Branagh makes plain that Hamlet is putting "an antic disposition" on in this scene. When he is first seen reading, he keeps Polonius and the Royals in the corner of his eye. And when Polonius boards him, Hamlet scares him with a death mask, so he was well prepared for this meeting, even if he'll find it rather annoying. The mask is a nice touch, part of the overall fatalism of the sequence, supported by other lines ("into my grave", "except my life", etc.) and invoking the graveyard scene that comes much later.
Hamlet's feigned madness allows him to be mercurial with Polonius, sometimes angry (that he does not admit to being a fishmonger, for example), sometimes serious, sometimes silly. He uses the repetitive lines in the scene to make those changes evident. It strikes me that these have a threefold use: One is to allow Hamlet to quickly change his delivery to simulate insanity, another is to show Polonius off as a dense (or obstinate) man who needs things repeated to understand them, and yet another, more metaphorical, is to tell the audience that Hamlet is a "complete" character who is never just one thing. This is an important point to make about Shakespeare's mature drama and how it was a change from the "cartoonish" theater of his era - from archetypal representations to psychological individuals. So when he says "Words, words, words", each "word" is different. The first is bored with the question, the second makes the answer obvious and the questioner stupid, and the third is completely mad as Hamlet twists his mouth bizarrely around each sound.
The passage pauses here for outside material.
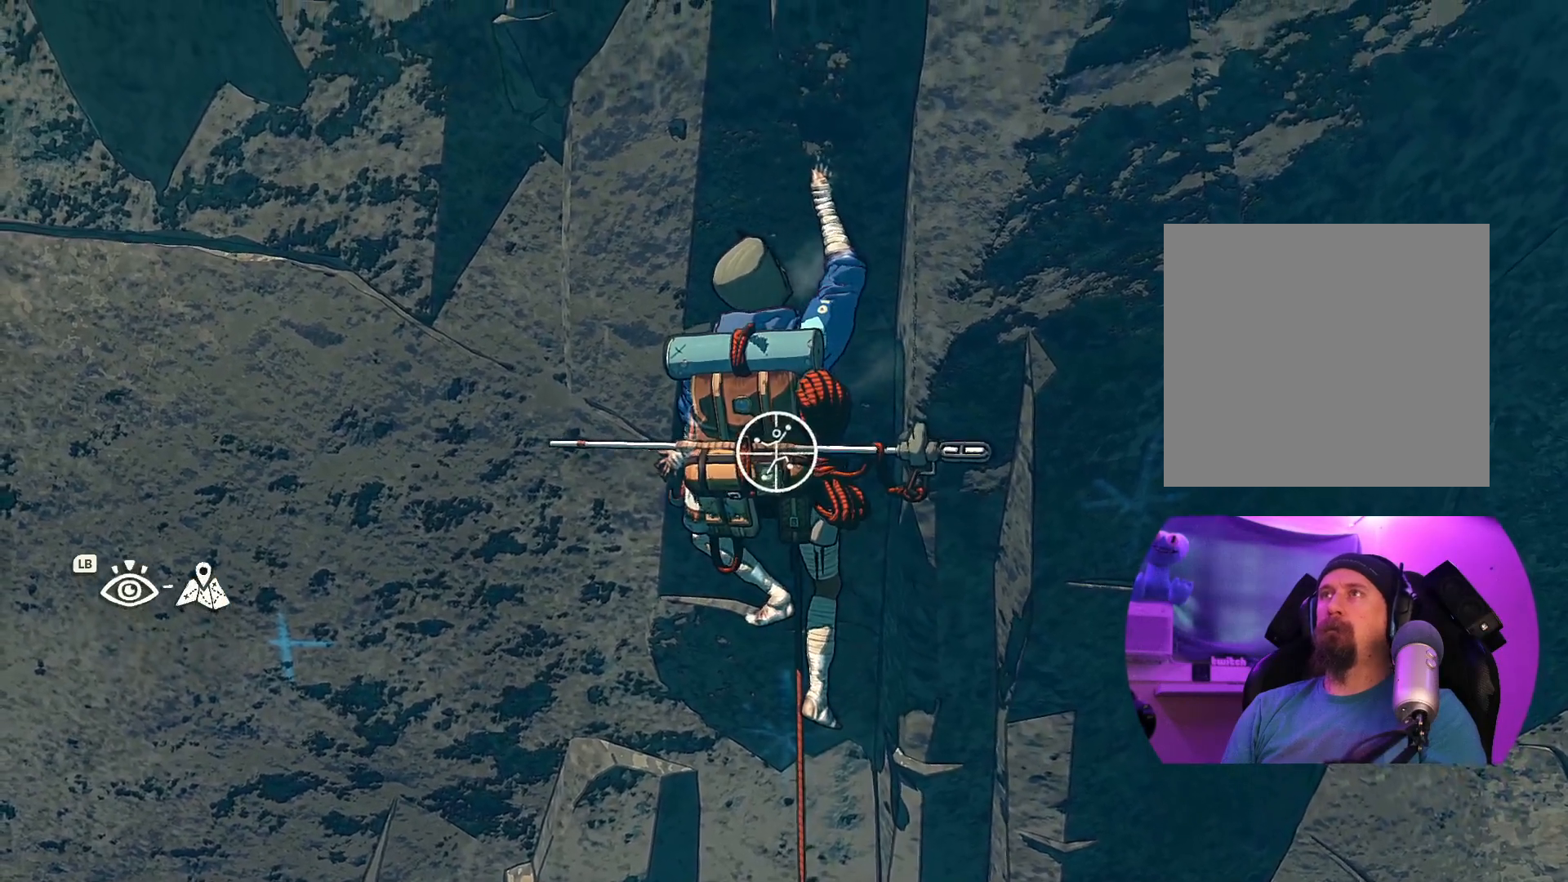
{"buttons": [], "left_stick": "center", "right_stick": "center"}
Not that he really reads. His slanders seem his own, looking at Polonius as if composing them on the spot. He reads Polonius, not the book. I didn't speak about the crab metaphor in the previous article, but it seems to me, among other things, that it continues the play on disjointed time. Going backward in time is physically impossible, though any murder mystery is essentially a mental game of time travel to the past. The disjointed temporality of the play could be a manifestation of that straddling between the past (the dead father) and the future (the prince's aborted ascension).
As Polonius sweats through the conversation, stopping for asides often to take a break from Hamlet's not-so-veiled attacks, the characters migrate to the exterior of Elsinore, a transition to the next sequence. We're reminded of their individual status here, because Polonius is forced to follow Hamlet into the snow only to ask to take his leave. It's not enough that the prince walk away from him. It's also an indication that Polonius doesn't pick up on things quite as deftly as he believes. Finally, we have the second repeated line in the sequence, "Except my life". Again, Branagh gives each repeated meme its own reading. The first is the more neutral, voice cracking slightly, but not really making a point with it, except perhaps to himself. Does he give away too much? Perhaps that's why he decides to make it part of his mad-speak. The second is said in a hushed and serious tone, a threat. The third is completely loopy, using the kind of sing-song voice you would telling spooky campfire stories. Though there is "method in it", Polonius isn't equipped to discern just what is real, what is implied and what is Hamlet's feigned lunacy, more serious readings forgotten smothered in the mad ones that follow them.